75 Miss. 364 | Miss. | 1897
delivered the opinion of the court.
The indictment charges two distinct offenses, but the two counts evidently rest upon one transaction. While the counts are for. independent offenses, the offenses do not differ in character or degree, the punishment for each being the same. While it is bad practice to charge different and independent offenses in one indictment, yet we cannot reverse on that account in this case, for the reason that now, looking back through a completed trial, we can see that the appellant was not actually prejudiced by the action of the cpurt in overruling the demurrer to the indictment.

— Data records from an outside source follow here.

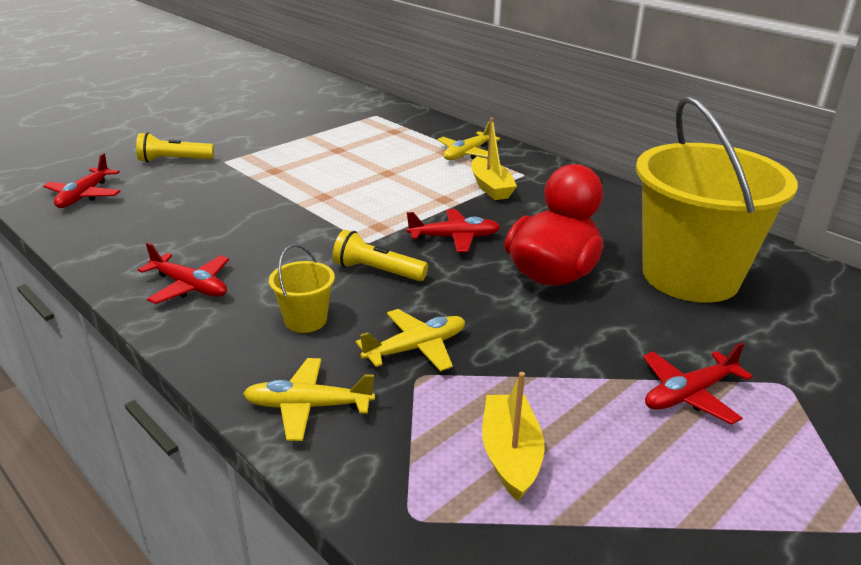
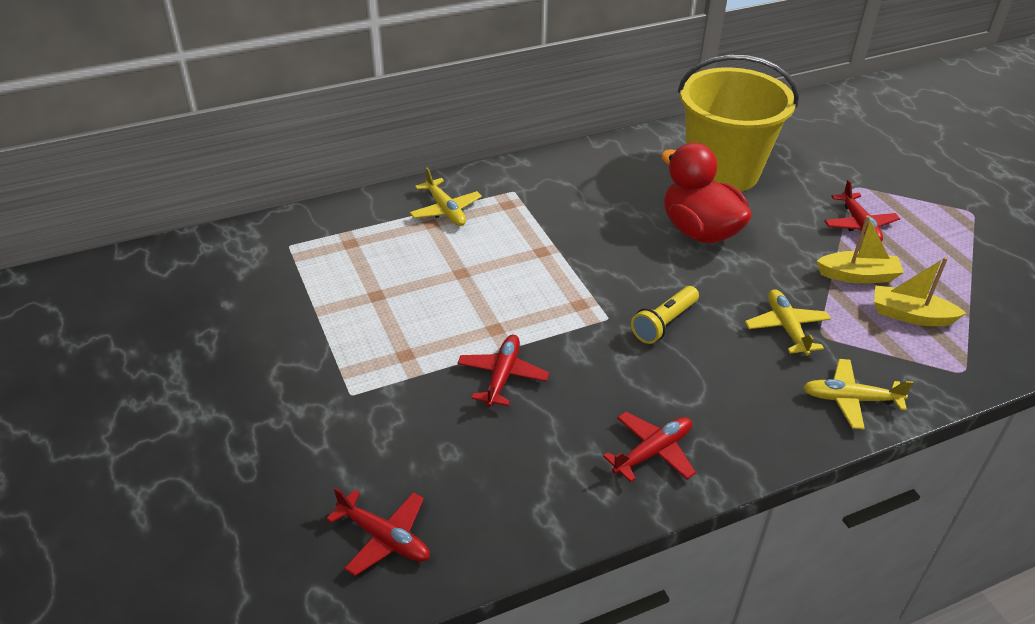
camera: 70 degrees left, 10 degrees up
(174, 160) = (318, 441): yellow flashlight -> none
(305, 320) = (732, 381): yellow bucket -> none
(308, 406) = (850, 399): yellow plane -> yellow plane turned 75 degrees clockwise
(454, 238) = (621, 265): red plane -> red plane (502, 376)
(491, 187) = (531, 217): yellow boat -> yellow boat (858, 276)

The motion of the accused to compel the state to elect upon which count it would proceed came too late, as it was made after plea, and after all the evidence had been put in. If the motion had been made in good time, we must suppose the court below would have required the state to elect. The motion for a continuance was not erroneously denied. The application cannot be said to have shown proper diligence on defendant’s
There was no error committed by the court in refusing to set aside the verdict because it was a general one of guilty. If one of the counts had been bad (but, in fact, both were good), this general verdict would be referred to the count which was good — and this count, confessedly good, was the one to which the state’s evidence was directed, and was, undoubtedly, the one on which the verdict was based.
We see no reversible error, and the judgment is therefore
Affirmed.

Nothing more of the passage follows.